-- Begin Recorded information --

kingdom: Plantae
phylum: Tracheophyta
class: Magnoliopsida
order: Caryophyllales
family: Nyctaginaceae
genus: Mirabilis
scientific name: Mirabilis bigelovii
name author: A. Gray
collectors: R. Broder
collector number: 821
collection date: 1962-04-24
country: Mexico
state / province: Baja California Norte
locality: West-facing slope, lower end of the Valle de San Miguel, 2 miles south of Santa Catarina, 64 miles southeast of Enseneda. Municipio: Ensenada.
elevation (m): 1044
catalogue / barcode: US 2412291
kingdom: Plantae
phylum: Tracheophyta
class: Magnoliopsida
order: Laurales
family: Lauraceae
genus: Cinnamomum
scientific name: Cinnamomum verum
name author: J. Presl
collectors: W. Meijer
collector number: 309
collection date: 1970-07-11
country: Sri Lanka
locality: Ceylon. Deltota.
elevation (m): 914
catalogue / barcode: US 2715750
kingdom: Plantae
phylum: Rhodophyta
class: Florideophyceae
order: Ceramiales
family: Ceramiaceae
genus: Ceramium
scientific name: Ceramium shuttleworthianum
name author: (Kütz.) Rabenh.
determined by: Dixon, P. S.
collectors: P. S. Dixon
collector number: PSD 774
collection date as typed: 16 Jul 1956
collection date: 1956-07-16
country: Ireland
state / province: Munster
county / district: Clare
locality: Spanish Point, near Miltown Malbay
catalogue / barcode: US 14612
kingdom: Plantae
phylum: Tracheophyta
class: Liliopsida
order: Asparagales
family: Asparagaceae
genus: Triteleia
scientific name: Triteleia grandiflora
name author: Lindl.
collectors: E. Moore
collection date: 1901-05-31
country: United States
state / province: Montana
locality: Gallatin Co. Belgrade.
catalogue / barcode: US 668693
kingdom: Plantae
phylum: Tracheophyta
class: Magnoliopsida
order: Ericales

-- End Recorded information --

* Problem statement
Retype the lines of the data verbatim, starting at the line containing "collectors: E. Moore" and ending at the last line of the data.

* The completed task
collectors: E. Moore
collection date: 1901-05-31
country: United States
state / province: Montana
locality: Gallatin Co. Belgrade.
catalogue / barcode: US 668693
kingdom: Plantae
phylum: Tracheophyta
class: Magnoliopsida
order: Ericales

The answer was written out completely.